[Records from a data source]
***

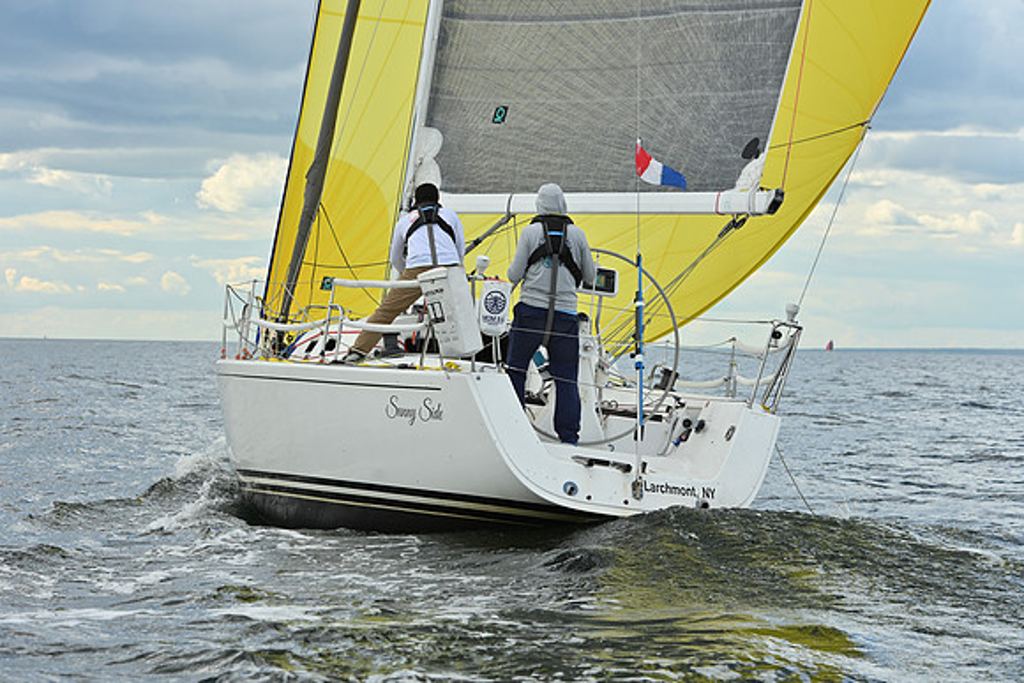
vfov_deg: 12.5
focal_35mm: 110
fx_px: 3129
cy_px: 342
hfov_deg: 18.6
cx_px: 512
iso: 250
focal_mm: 110
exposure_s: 1/800
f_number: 6.3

***

◆ Directive ◆
Please transcribe exactly the line containing "fx_px: 3129" and every line after it through the end of the records, and nothing else.

◆ Result for this task ◆
fx_px: 3129
cy_px: 342
hfov_deg: 18.6
cx_px: 512
iso: 250
focal_mm: 110
exposure_s: 1/800
f_number: 6.3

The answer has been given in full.